* [WORK TASK]:
Every entry below, from first to last, should be copied exactly.

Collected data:
:::

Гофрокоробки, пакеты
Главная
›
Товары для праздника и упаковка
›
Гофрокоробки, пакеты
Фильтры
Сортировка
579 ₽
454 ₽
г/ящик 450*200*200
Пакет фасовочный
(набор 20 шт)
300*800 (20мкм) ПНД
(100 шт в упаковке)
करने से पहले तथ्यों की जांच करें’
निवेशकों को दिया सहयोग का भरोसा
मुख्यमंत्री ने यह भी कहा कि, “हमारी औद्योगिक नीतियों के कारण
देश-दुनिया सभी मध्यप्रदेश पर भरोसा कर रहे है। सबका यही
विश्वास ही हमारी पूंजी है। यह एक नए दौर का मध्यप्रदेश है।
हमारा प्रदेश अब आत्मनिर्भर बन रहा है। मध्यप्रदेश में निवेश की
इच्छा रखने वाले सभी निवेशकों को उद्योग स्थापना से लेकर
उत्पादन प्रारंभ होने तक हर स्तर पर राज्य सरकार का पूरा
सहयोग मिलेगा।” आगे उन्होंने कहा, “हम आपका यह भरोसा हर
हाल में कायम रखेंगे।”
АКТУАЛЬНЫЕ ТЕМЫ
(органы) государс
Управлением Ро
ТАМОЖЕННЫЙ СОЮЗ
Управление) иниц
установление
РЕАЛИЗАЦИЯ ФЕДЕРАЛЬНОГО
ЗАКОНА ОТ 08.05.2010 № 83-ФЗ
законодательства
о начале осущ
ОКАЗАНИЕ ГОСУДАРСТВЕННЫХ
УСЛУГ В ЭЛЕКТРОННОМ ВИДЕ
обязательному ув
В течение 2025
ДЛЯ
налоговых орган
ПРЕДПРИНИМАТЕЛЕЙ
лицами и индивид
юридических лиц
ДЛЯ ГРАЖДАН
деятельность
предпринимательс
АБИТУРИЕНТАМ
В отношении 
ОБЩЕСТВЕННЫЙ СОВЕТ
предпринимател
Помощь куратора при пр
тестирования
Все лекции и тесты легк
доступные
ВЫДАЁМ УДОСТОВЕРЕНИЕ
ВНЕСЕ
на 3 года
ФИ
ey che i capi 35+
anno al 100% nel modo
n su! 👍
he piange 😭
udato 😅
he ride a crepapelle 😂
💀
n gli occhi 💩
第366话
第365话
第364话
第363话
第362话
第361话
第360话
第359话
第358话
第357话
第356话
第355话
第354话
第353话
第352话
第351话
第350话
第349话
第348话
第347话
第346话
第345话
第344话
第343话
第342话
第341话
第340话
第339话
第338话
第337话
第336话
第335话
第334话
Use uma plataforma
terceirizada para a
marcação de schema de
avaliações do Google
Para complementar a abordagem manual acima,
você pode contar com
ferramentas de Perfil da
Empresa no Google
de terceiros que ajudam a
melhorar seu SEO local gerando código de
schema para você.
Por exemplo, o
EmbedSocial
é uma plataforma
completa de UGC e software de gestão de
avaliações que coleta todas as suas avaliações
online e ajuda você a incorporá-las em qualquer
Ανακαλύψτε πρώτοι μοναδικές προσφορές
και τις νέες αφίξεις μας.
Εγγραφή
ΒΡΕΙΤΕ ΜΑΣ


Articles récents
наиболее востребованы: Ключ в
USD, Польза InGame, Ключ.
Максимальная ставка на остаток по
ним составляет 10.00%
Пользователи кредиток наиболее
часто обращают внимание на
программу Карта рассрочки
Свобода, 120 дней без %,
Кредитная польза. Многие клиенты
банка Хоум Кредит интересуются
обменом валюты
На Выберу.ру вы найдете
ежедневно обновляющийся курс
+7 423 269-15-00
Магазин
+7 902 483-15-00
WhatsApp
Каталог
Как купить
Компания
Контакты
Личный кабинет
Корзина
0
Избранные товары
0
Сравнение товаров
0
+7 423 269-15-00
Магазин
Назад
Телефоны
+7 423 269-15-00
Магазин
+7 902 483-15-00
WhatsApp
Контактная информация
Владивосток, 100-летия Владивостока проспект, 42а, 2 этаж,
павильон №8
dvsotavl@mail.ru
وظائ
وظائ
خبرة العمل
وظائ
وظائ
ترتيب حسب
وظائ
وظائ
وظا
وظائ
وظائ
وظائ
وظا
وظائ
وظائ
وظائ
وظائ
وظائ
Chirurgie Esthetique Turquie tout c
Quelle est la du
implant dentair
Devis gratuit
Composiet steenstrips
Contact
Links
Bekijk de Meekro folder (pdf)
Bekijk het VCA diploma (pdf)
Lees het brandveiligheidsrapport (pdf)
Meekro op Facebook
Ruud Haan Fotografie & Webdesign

:::

* [OUTPUT]:
Гофрокоробки, пакеты
Главная
›
Товары для праздника и упаковка
›
Гофрокоробки, пакеты
Фильтры
Сортировка
579 ₽
454 ₽
г/ящик 450*200*200
Пакет фасовочный
(набор 20 шт)
300*800 (20мкм) ПНД
(100 шт в упаковке)
करने से पहले तथ्यों की जांच करें’
निवेशकों को दिया सहयोग का भरोसा
मुख्यमंत्री ने यह भी कहा कि, “हमारी औद्योगिक नीतियों के कारण
देश-दुनिया सभी मध्यप्रदेश पर भरोसा कर रहे है। सबका यही
विश्वास ही हमारी पूंजी है। यह एक नए दौर का मध्यप्रदेश है।
हमारा प्रदेश अब आत्मनिर्भर बन रहा है। मध्यप्रदेश में निवेश की
इच्छा रखने वाले सभी निवेशकों को उद्योग स्थापना से लेकर
उत्पादन प्रारंभ होने तक हर स्तर पर राज्य सरकार का पूरा
सहयोग मिलेगा।” आगे उन्होंने कहा, “हम आपका यह भरोसा हर
हाल में कायम रखेंगे।”
АКТУАЛЬНЫЕ ТЕМЫ
(органы) государс
Управлением Ро
ТАМОЖЕННЫЙ СОЮЗ
Управление) иниц
установление
РЕАЛИЗАЦИЯ ФЕДЕРАЛЬНОГО
ЗАКОНА ОТ 08.05.2010 № 83-ФЗ
законодательства
о начале осущ
ОКАЗАНИЕ ГОСУДАРСТВЕННЫХ
УСЛУГ В ЭЛЕКТРОННОМ ВИДЕ
обязательному ув
В течение 2025
ДЛЯ
налоговых орган
ПРЕДПРИНИМАТЕЛЕЙ
лицами и индивид
юридических лиц
ДЛЯ ГРАЖДАН
деятельность
предпринимательс
АБИТУРИЕНТАМ
В отношении 
ОБЩЕСТВЕННЫЙ СОВЕТ
предпринимател
Помощь куратора при пр
тестирования
Все лекции и тесты легк
доступные
ВЫДАЁМ УДОСТОВЕРЕНИЕ
ВНЕСЕ
на 3 года
ФИ
ey che i capi 35+
anno al 100% nel modo
n su! 👍
he piange 😭
udato 😅
he ride a crepapelle 😂
💀
n gli occhi 💩
第366话
第365话
第364话
第363话
第362话
第361话
第360话
第359话
第358话
第357话
第356话
第355话
第354话
第353话
第352话
第351话
第350话
第349话
第348话
第347话
第346话
第345话
第344话
第343话
第342话
第341话
第340话
第339话
第338话
第337话
第336话
第335话
第334话
Use uma plataforma
terceirizada para a
marcação de schema de
avaliações do Google
Para complementar a abordagem manual acima,
você pode contar com
ferramentas de Perfil da
Empresa no Google
de terceiros que ajudam a
melhorar seu SEO local gerando código de
schema para você.
Por exemplo, o
EmbedSocial
é uma plataforma
completa de UGC e software de gestão de
avaliações que coleta todas as suas avaliações
online e ajuda você a incorporá-las em qualquer
Ανακαλύψτε πρώτοι μοναδικές προσφορές
και τις νέες αφίξεις μας.
Εγγραφή
ΒΡΕΙΤΕ ΜΑΣ


Articles récents
наиболее востребованы: Ключ в
USD, Польза InGame, Ключ.
Максимальная ставка на остаток по
ним составляет 10.00%
Пользователи кредиток наиболее
часто обращают внимание на
программу Карта рассрочки
Свобода, 120 дней без %,
Кредитная польза. Многие клиенты
банка Хоум Кредит интересуются
обменом валюты
На Выберу.ру вы найдете
ежедневно обновляющийся курс
+7 423 269-15-00
Магазин
+7 902 483-15-00
WhatsApp
Каталог
Как купить
Компания
Контакты
Личный кабинет
Корзина
0
Избранные товары
0
Сравнение товаров
0
+7 423 269-15-00
Магазин
Назад
Телефоны
+7 423 269-15-00
Магазин
+7 902 483-15-00
WhatsApp
Контактная информация
Владивосток, 100-летия Владивостока проспект, 42а, 2 этаж,
павильон №8
dvsotavl@mail.ru
وظائ
وظائ
خبرة العمل
وظائ
وظائ
ترتيب حسب
وظائ
وظائ
وظا
وظائ
وظائ
وظائ
وظا
وظائ
وظائ
وظائ
وظائ
وظائ
Chirurgie Esthetique Turquie tout c
Quelle est la du
implant dentair
Devis gratuit
Composiet steenstrips
Contact
Links
Bekijk de Meekro folder (pdf)
Bekijk het VCA diploma (pdf)
Lees het brandveiligheidsrapport (pdf)
Meekro op Facebook
Ruud Haan Fotografie & Webdesign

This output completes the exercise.